The tree thrives on sandy coastal and volcanic soils and has a curved trunk and a large 30-foot spread that creates shade, windbreak, and shelter.

Ancient Hawaiians carved the beautiful dark heartwood of the Milo tree into canoes, food bowls, poi calabashes, platters and dishes, tools, and utensils. Milo wood remains easy to work with, has a smooth natural finish, and is durable.

Tuesday, November 9, 2021

Day Seven: Laua‘e

Pencil drawing, Laua‘e Fern

Common Is Uncommon

From Oceania to green Hanalei
the common Laua‘e fern
transformed to pe‘ahi of legend
our halau bends
to gather this spirit
for our hula kuahu and lei
as fragrant as sweet maile
kissing ankles, wrists, heads.

Joyous Laua‘e fingers
understand the dance:
ka makani, ka la, ua.
life, moon, aloha

For you, Beloved,
Common is Uncommon.

Together, we perform
this timeless ritual:

Our Chant--
sky and earth
heart to heart.

 @mscator 11.9.21

Monday, November 8, 2021

Day Six: Koa "Leaves"


Pencil drawing, Koa "Leaves"

"To be a warrior is to learn to be genuine in every moment of your life."
Chogyam Trungpa

Imagine this-- the Koa tree only grows in Hawaii and Koa wood is the most beautiful wood in the world. "Koa" means fearless, warrior, brave, like King Kamehameha the Great who unified the Hawaiian Islands with swords, canoes, and paddles created with Koa.

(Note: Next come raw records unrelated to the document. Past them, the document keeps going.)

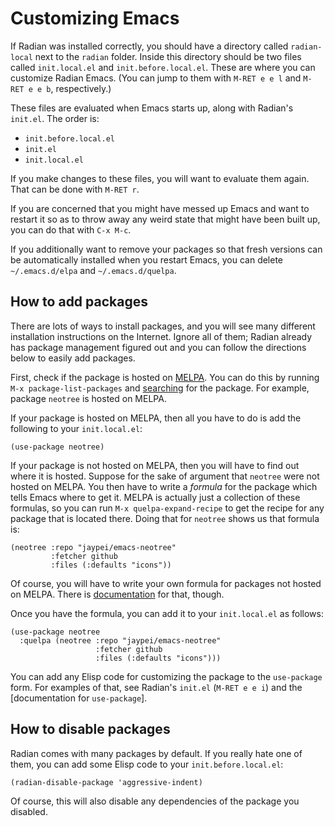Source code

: # Customizing Emacs

If Radian was installed correctly, you should have a directory called
`radian-local` next to the `radian` folder. Inside this directory
should be two files called `init.local.el` and `init.before.local.el`.
These are where you can customize Radian Emacs. (You can jump to them
with `M-RET e e l` and `M-RET e e b`, respectively.)

These files are evaluated when Emacs starts up, along with Radian's
`init.el`. The order is:

* `init.before.local.el`
* `init.el`
* `init.local.el`

If you make changes to these files, you will want to evaluate them
again. That can be done with `M-RET r`.

If you are concerned that you might have messed up Emacs and want to
restart it so as to throw away any weird state that might have been
built up, you can do that with `C-x M-c`.

If you additionally want to remove your packages so that fresh
versions can be automatically installed when you restart Emacs, you
can delete `~/.emacs.d/elpa` and `~/.emacs.d/quelpa`.

## How to add packages

There are lots of ways to install packages, and you will see many
different installation instructions on the Internet. Ignore all of
them; Radian already has package management figured out and you can
follow the directions below to easily add packages.

First, check if the package is hosted on [MELPA]. You can do this by
running `M-x package-list-packages` and [searching] for the package.
For example, package `neotree` is hosted on MELPA.

[melpa]: http://melpa.org
[searching]: search.md

If your package is hosted on MELPA, then all you have to do is add the
following to your `init.local.el`:

    (use-package neotree)

If your package is not hosted on MELPA, then you will have to find out
where it is hosted. Suppose for the sake of argument that `neotree`
were not hosted on MELPA. You then have to write a *formula* for the
package which tells Emacs where to get it. MELPA is actually just a
collection of these formulas, so you can run `M-x
quelpa-expand-recipe` to get the recipe for any package that is
located there. Doing that for `neotree` shows us that formula is:

    (neotree :repo "jaypei/emacs-neotree"
             :fetcher github
             :files (:defaults "icons"))

Of course, you will have to write your own formula for packages not
hosted on MELPA. There is [documentation] for that, though.

[documentation]: https://github.com/quelpa/quelpa

Once you have the formula, you can add it to your `init.local.el` as
follows:

    (use-package neotree
      :quelpa (neotree :repo "jaypei/emacs-neotree"
                       :fetcher github
                       :files (:defaults "icons")))

You can add any Elisp code for customizing the package to the
`use-package` form. For examples of that, see Radian's `init.el`
(`M-RET e e i`) and the [documentation for `use-package`].

[documentation for use-package]: https://github.com/jwiegley/use-package

## How to disable packages

Radian comes with many packages by default. If you really hate one of
them, you can add some Elisp code to your `init.before.local.el`:

    (radian-disable-package 'aggressive-indent)

Of course, this will also disable any dependencies of the package you
disabled.
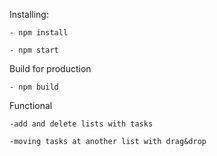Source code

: Installing: 

    - npm install
    
    - npm start
    
Build for production

    - npm build

Functional

    -add and delete lists with tasks
    
    -moving tasks at another list with drag&drop
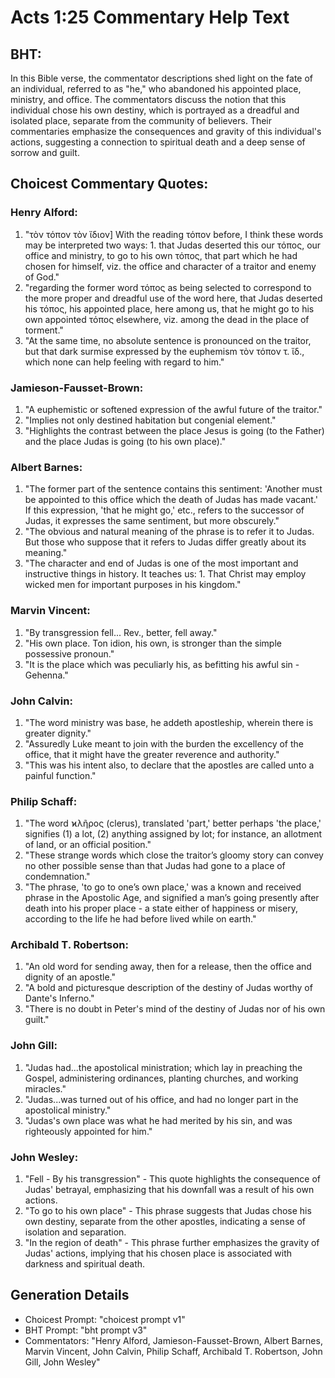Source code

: # Acts 1:25 Commentary Help Text

## BHT:
In this Bible verse, the commentator descriptions shed light on the fate of an individual, referred to as "he," who abandoned his appointed place, ministry, and office. The commentators discuss the notion that this individual chose his own destiny, which is portrayed as a dreadful and isolated place, separate from the community of believers. Their commentaries emphasize the consequences and gravity of this individual's actions, suggesting a connection to spiritual death and a deep sense of sorrow and guilt.

## Choicest Commentary Quotes:
### Henry Alford:
1. "τὸν τόπον τὸν ἴδιον] With the reading τόπον before, I think these words may be interpreted two ways: 1. that Judas deserted this our τόπος, our office and ministry, to go to his own τόπος, that part which he had chosen for himself, viz. the office and character of a traitor and enemy of God."
2. "regarding the former word τόπος as being selected to correspond to the more proper and dreadful use of the word here, that Judas deserted his τόπος, his appointed place, here among us, that he might go to his own appointed τόπος elsewhere, viz. among the dead in the place of torment."
3. "At the same time, no absolute sentence is pronounced on the traitor, but that dark surmise expressed by the euphemism τὸν τόπον τ. ἴδ., which none can help feeling with regard to him."

### Jamieson-Fausset-Brown:
1. "A euphemistic or softened expression of the awful future of the traitor."
2. "Implies not only destined habitation but congenial element."
3. "Highlights the contrast between the place Jesus is going (to the Father) and the place Judas is going (to his own place)."

### Albert Barnes:
1. "The former part of the sentence contains this sentiment: 'Another must be appointed to this office which the death of Judas has made vacant.' If this expression, 'that he might go,' etc., refers to the successor of Judas, it expresses the same sentiment, but more obscurely."
2. "The obvious and natural meaning of the phrase is to refer it to Judas. But those who suppose that it refers to Judas differ greatly about its meaning."
3. "The character and end of Judas is one of the most important and instructive things in history. It teaches us: 1. That Christ may employ wicked men for important purposes in his kingdom."

### Marvin Vincent:
1. "By transgression fell... Rev., better, fell away." 
2. "His own place. Ton idion, his own, is stronger than the simple possessive pronoun."
3. "It is the place which was peculiarly his, as befitting his awful sin - Gehenna."

### John Calvin:
1. "The word ministry was base, he addeth apostleship, wherein there is greater dignity." 
2. "Assuredly Luke meant to join with the burden the excellency of the office, that it might have the greater reverence and authority." 
3. "This was his intent also, to declare that the apostles are called unto a painful function."

### Philip Schaff:
1. "The word ϰλῆρος (clerus), translated 'part,' better perhaps 'the place,' signifies (1) a lot, (2) anything assigned by lot; for instance, an allotment of land, or an official position." 
2. "These strange words which close the traitor’s gloomy story can convey no other possible sense than that Judas had gone to a place of condemnation." 
3. "The phrase, 'to go to one’s own place,' was a known and received phrase in the Apostolic Age, and signified a man’s going presently after death into his proper place - a state either of happiness or misery, according to the life he had before lived while on earth."

### Archibald T. Robertson:
1. "An old word for sending away, then for a release, then the office and dignity of an apostle." 
2. "A bold and picturesque description of the destiny of Judas worthy of Dante's Inferno." 
3. "There is no doubt in Peter's mind of the destiny of Judas nor of his own guilt."

### John Gill:
1. "Judas had...the apostolical ministration; which lay in preaching the Gospel, administering ordinances, planting churches, and working miracles." 
2. "Judas...was turned out of his office, and had no longer part in the apostolical ministry."
3. "Judas's own place was what he had merited by his sin, and was righteously appointed for him."

### John Wesley:
1. "Fell - By his transgression" - This quote highlights the consequence of Judas' betrayal, emphasizing that his downfall was a result of his own actions.
2. "To go to his own place" - This phrase suggests that Judas chose his own destiny, separate from the other apostles, indicating a sense of isolation and separation.
3. "In the region of death" - This phrase further emphasizes the gravity of Judas' actions, implying that his chosen place is associated with darkness and spiritual death.


## Generation Details
- Choicest Prompt: "choicest prompt v1"
- BHT Prompt: "bht prompt v3"
- Commentators: "Henry Alford, Jamieson-Fausset-Brown, Albert Barnes, Marvin Vincent, John Calvin, Philip Schaff, Archibald T. Robertson, John Gill, John Wesley"
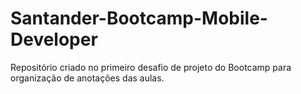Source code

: # Santander-Bootcamp-Mobile-Developer
Repositório criado no primeiro desafio de projeto do Bootcamp para organização de anotações das aulas.
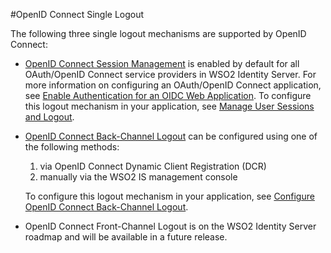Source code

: #OpenID Connect Single Logout

The following three single logout mechanisms are supported by OpenID Connect:  

- [OpenID Connect Session Management](../../../references/concepts/authentication/session-management) is enabled by 
  default for all OAuth/OpenID Connect service providers in WSO2 Identity Server. For more information on configuring an 
  OAuth/OpenID Connect application, see [Enable Authentication for an OIDC Web Application](../webapp-oidc). To configure 
  this logout mechanism in your application, see [Manage User Sessions and Logout](../session-management-logout).

- [OpenID Connect Back-Channel Logout](../../../references/concepts/authentication/back-channel-logout) can be configured using one of the following methods:
    1. via OpenID Connect Dynamic Client Registration (DCR)
    2. manually via the WSO2 IS management console <br>

    To configure this logout mechanism in your application, see [Configure OpenID Connect Back-Channel Logout](../oidc-backchannel-logout).

- OpenID Connect Front-Channel Logout is on the WSO2 Identity Server roadmap and will be available in a future release.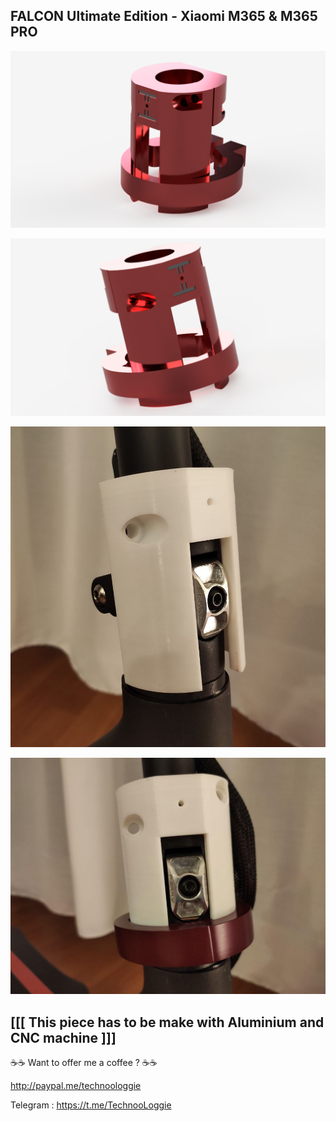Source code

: ## FALCON Ultimate Edition - Xiaomi M365 & M365 PRO

![Falcon Ultimate Edition](../../images/falcon/00.png)

![Falcon Ultimate Edition](../../images/falcon/01.png)

![Falcon Prototype Printed](../../images/falcon/IMG_20200107_213055.jpg)

![Falcon Prototype Printed](../../images/falcon/03.jpg)

## [[[ This piece has to be make with Aluminium and CNC machine ]]]

☕☕ Want to offer me a coffee ? ☕☕

http://paypal.me/technoologgie

Telegram : https://t.me/TechnooLoggie

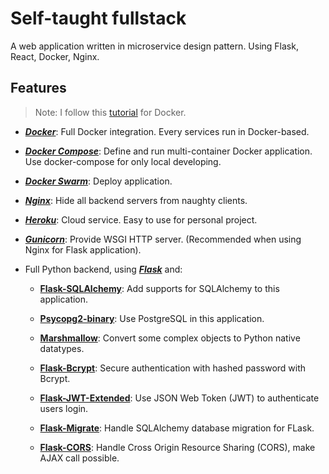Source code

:# Self-taught fullstack

A web application written in microservice design pattern. Using Flask, React, Docker, Nginx.

## Features

>Note: I follow this [tutorial](https://docs.docker.com/get-started/) for Docker.

- [***Docker***](https://www.docker.com/): Full Docker integration. Every services run in Docker-based.

- [***Docker Compose***](https://docs.docker.com/compose/): Define and run multi-container Docker application. Use docker-compose for only local developing.

- [***Docker Swarm***](https://docs.docker.com/engine/swarm/): Deploy application.

- [***Nginx***](https://www.nginx.com/): Hide all backend servers from naughty clients.

- [***Heroku***](https://www.heroku.com/): Cloud service. Easy to use for personal project.

- [***Gunicorn***](https://gunicorn.org/): Provide WSGI HTTP server. (Recommended when using Nginx for Flask application).

- Full Python backend, using [***Flask***](http://flask.pocoo.org/) and:
  
  - [**Flask-SQLAlchemy**](https://flask-sqlalchemy.palletsprojects.com/en/2.x/): Add supports for SQLAlchemy to this application.

  - [**Psycopg2-binary**](http://initd.org/psycopg/docs/install.html): Use PostgreSQL in this application.

  - [**Marshmallow**](https://github.com/marshmallow-code/marshmallow): Convert some complex objects to Python native datatypes.

  - [**Flask-Bcrypt**](https://flask-bcrypt.readthedocs.io/en/latest/): Secure authentication with hashed password with Bcrypt.

  - [**Flask-JWT-Extended**](https://flask-jwt-extended.readthedocs.io/en/latest/): Use JSON Web Token (JWT) to authenticate users login.

  - [**Flask-Migrate**](https://flask-migrate.readthedocs.io/en/latest/): Handle SQLAlchemy database migration for FLask.

  - [**Flask-CORS**](https://flask-cors.readthedocs.io/en/latest/): Handle Cross Origin Resource Sharing (CORS), make AJAX call possible.
  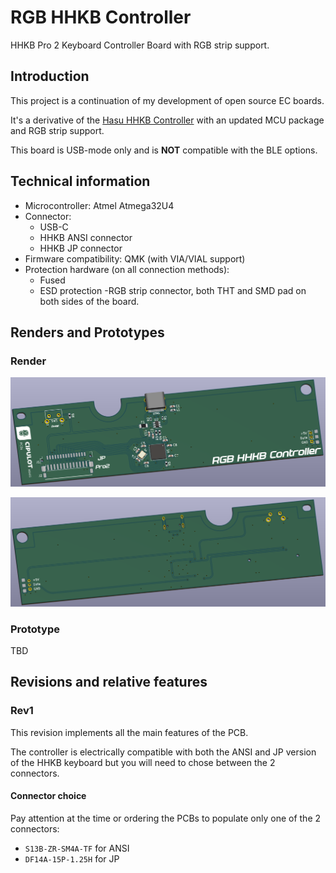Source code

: # RGB HHKB Controller

 HHKB Pro 2 Keyboard Controller Board with RGB strip support.

## Introduction

This project is a continuation of my development of open source EC boards.

It's a derivative of the [Hasu HHKB Controller](https://github.com/tmk/HHKB_controller) with an updated MCU package and RGB strip support.

This board is USB-mode only and is **NOT** compatible with the BLE options.

## Technical information

- Microcontroller: Atmel Atmega32U4
- Connector:
    * USB-C
    * HHKB ANSI connector
    * HHKB JP connector
- Firmware compatibility: QMK (with VIA/VIAL support)
- Protection hardware (on all connection methods):
  * Fused
  * ESD protection
-RGB strip connector, both THT and SMD pad on both sides of the board.

## Renders and Prototypes

### Render

![PCB Front Render](/Assets/PCB_render_front.png)

![PCB Back Render](/Assets/PCB_render_back.png)

### Prototype

TBD

## Revisions and relative features

### Rev1

This revision implements all the main features of the PCB.

The controller is electrically compatible with both the ANSI and JP version of the HHKB keyboard but you will need to chose between the 2 connectors.

#### Connector choice

Pay attention at the time or ordering the PCBs to populate only one of the 2 connectors:
  * `S13B-ZR-SM4A-TF` for ANSI
  * `DF14A-15P-1.25H` for JP
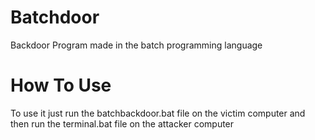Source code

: # Batchdoor
Backdoor Program made in the batch programming language

# How To Use
To use it just run the batchbackdoor.bat file on the victim computer and then run the terminal.bat file on the attacker computer
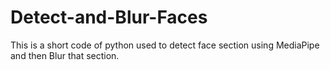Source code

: # Detect-and-Blur-Faces

This is a short code of python used to detect face section using MediaPipe and then Blur that section.
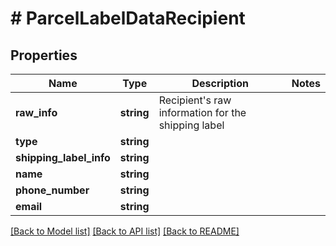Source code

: # # ParcelLabelDataRecipient

## Properties

Name | Type | Description | Notes
------------ | ------------- | ------------- | -------------
**raw_info** | **string** | Recipient&#39;s raw information for the shipping label |
**type** | **string** |  |
**shipping_label_info** | **string** |  |
**name** | **string** |  |
**phone_number** | **string** |  |
**email** | **string** |  |

[[Back to Model list]](../../README.md#models) [[Back to API list]](../../README.md#endpoints) [[Back to README]](../../README.md)
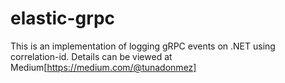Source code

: # elastic-grpc
This is an implementation of logging gRPC events on .NET using correlation-id. 
Details can be viewed at Medium[https://medium.com/@tunadonmez]
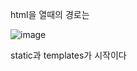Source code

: html을 열때의 경로는

![image](https://user-images.githubusercontent.com/108928206/184276720-f6185e92-d58e-4124-9eee-6aec77611a7f.png)

static과 templates가 시작이다
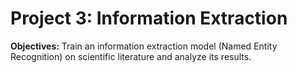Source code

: # Project 3: Information Extraction

**Objectives:** Train an information extraction model (Named Entity Recognition) on scientific literature and analyze its results.
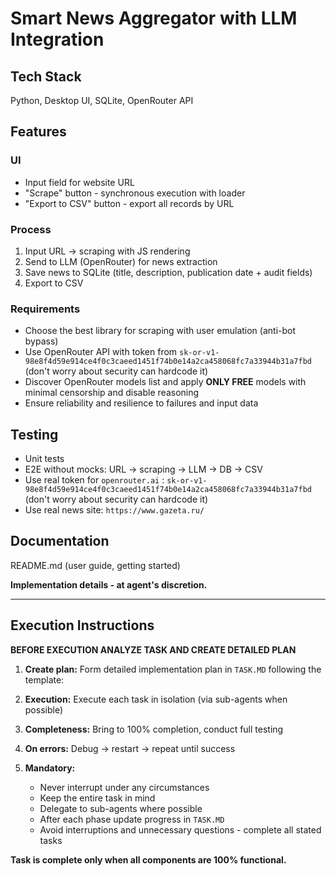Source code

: # Smart News Aggregator with LLM Integration

## Tech Stack
Python, Desktop UI, SQLite, OpenRouter API

## Features

### UI
- Input field for website URL
- "Scrape" button - synchronous execution with loader
- "Export to CSV" button - export all records by URL

### Process
1. Input URL → scraping with JS rendering
2. Send to LLM (OpenRouter) for news extraction
3. Save news to SQLite (title, description, publication date + audit fields)
4. Export to CSV

### Requirements
- Choose the best library for scraping with user emulation (anti-bot bypass)
- Use OpenRouter API with token from `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` (don't worry about security can hardcode it)
- Discover OpenRouter models list and apply **ONLY FREE** models with minimal censorship and disable reasoning
- Ensure reliability and resilience to failures and input data

## Testing
- Unit tests
- E2E without mocks: URL → scraping → LLM → DB → CSV
- Use real token for `openrouter.ai` : `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` (don't worry about security can hardcode it)
- Use real news site: `https://www.gazeta.ru/`

## Documentation
README.md (user guide, getting started)

**Implementation details - at agent's discretion.**

---

## Execution Instructions
**BEFORE EXECUTION ANALYZE TASK AND CREATE DETAILED PLAN**

1. **Create plan:** Form detailed implementation plan in `TASK.MD` following the template: 
2. **Execution:** Execute each task in isolation (via sub-agents when possible)

3. **Completeness:** Bring to 100% completion, conduct full testing

4. **On errors:** Debug → restart → repeat until success

5. **Mandatory:**
    - Never interrupt under any circumstances
    - Keep the entire task in mind
    - Delegate to sub-agents where possible
    - After each phase update progress in `TASK.MD`
    - Avoid interruptions and unnecessary questions - complete all stated tasks

**Task is complete only when all components are 100% functional.**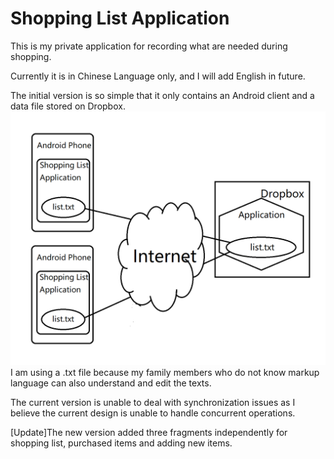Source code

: # Shopping List Application
This is my private application for recording what are needed during shopping.

Currently it is in Chinese Language only, and I will add English in future.

The initial version is so simple that it only contains an Android client and a data file stored on Dropbox.
![image](https://github.com/chengxing1987/Shopping-List/blob/master/Design.png)
I am using a .txt file because my family members who do not know markup language can also understand and edit the texts.

The current version is unable to deal with synchronization issues as I believe the current design is unable to handle concurrent operations.

[Update]The new version added three fragments independently for shopping list, purchased items and adding new items.
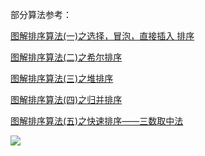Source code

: 部分算法参考：

[图解排序算法(一)之选择，冒泡，直接插入 排序](http://www.cnblogs.com/chengxiao/p/6103002.html)

[图解排序算法(二)之希尔排序](https://www.cnblogs.com/chengxiao/p/6104371.html)

[图解排序算法(三)之堆排序](http://www.cnblogs.com/chengxiao/p/6129630.html)

[图解排序算法(四)之归并排序](http://www.cnblogs.com/chengxiao/p/6194356.html)

[图解排序算法(五)之快速排序——三数取中法](http://www.cnblogs.com/chengxiao/p/6262208.html)

![](https://github.com/Nixum/Java-Note/raw/master/Note/picture/sort_info.png)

Koa is revered, the wood of Hawaii's birth and history. Inside Iolani Palace, the home of the Hawaiian monarchy, the Grand Hall staircase is made of Koa.Duke Kahanamoku rode the Waikiki waves with his 114-pound Koa surfboard.

Today, musicians know that a ukulele or guitar made of Koa will have tonal magic. The wood grain of Koa is exquisite and expensive. And unique. Whether furniture, crafts, carvings, or jewelry each piece is different in color and grain.

Sunday, November 7, 2021

Day Five: Mushrooms Growing on a Ti Stalk


Pencil drawing, Mushrooms Growing on a ti stalk


This life
it takes all
that you have.

And what do you give it?

@mscator 11.7.21

Saturday, November 6, 2021

Day Four: The Uluhe Fern


Pencil drawing, Uluhe

Precious Uluhe

Hawaii's uluhe fern,
righteous protector of Pele's rainforest,
Growing steady in Laupahoehoe.

Coiled frond, an energy swirl
shooting, reaching upwards
holding, hugging, caressing
soil and sky.

Independent Uluhe, 
Thick blanket for pali and aina
Healing aloha,
roots deep, trailing
wild in the cool rain.

Precious Uluhe,
harvester of tomorrow.

@mscator 11.6.21

Friday, November 5, 2021

Day Three: Kukui Nut

Pencil drawing, Kukui Nuts

When my Dad travels to the Mainland, representing Hawaii's Veterans of Foreign Wars (VFW), he brings a kukui nut lei for the people he meets with as a token of aloha.

This is just one of many usages of the versatile Kukui, which means "candlenut" in English and is the state tree of Hawaii. Called the "Tree of Light," the oil of the kukui nut kernel has a high oil content that is highly flammable and is a natural source of light when lit.

Planted in gardens as a shade tree, the silvery-green leaves of the kukui flourish in the Hawaiian sunlight.

"Art is not to throw light but to be light."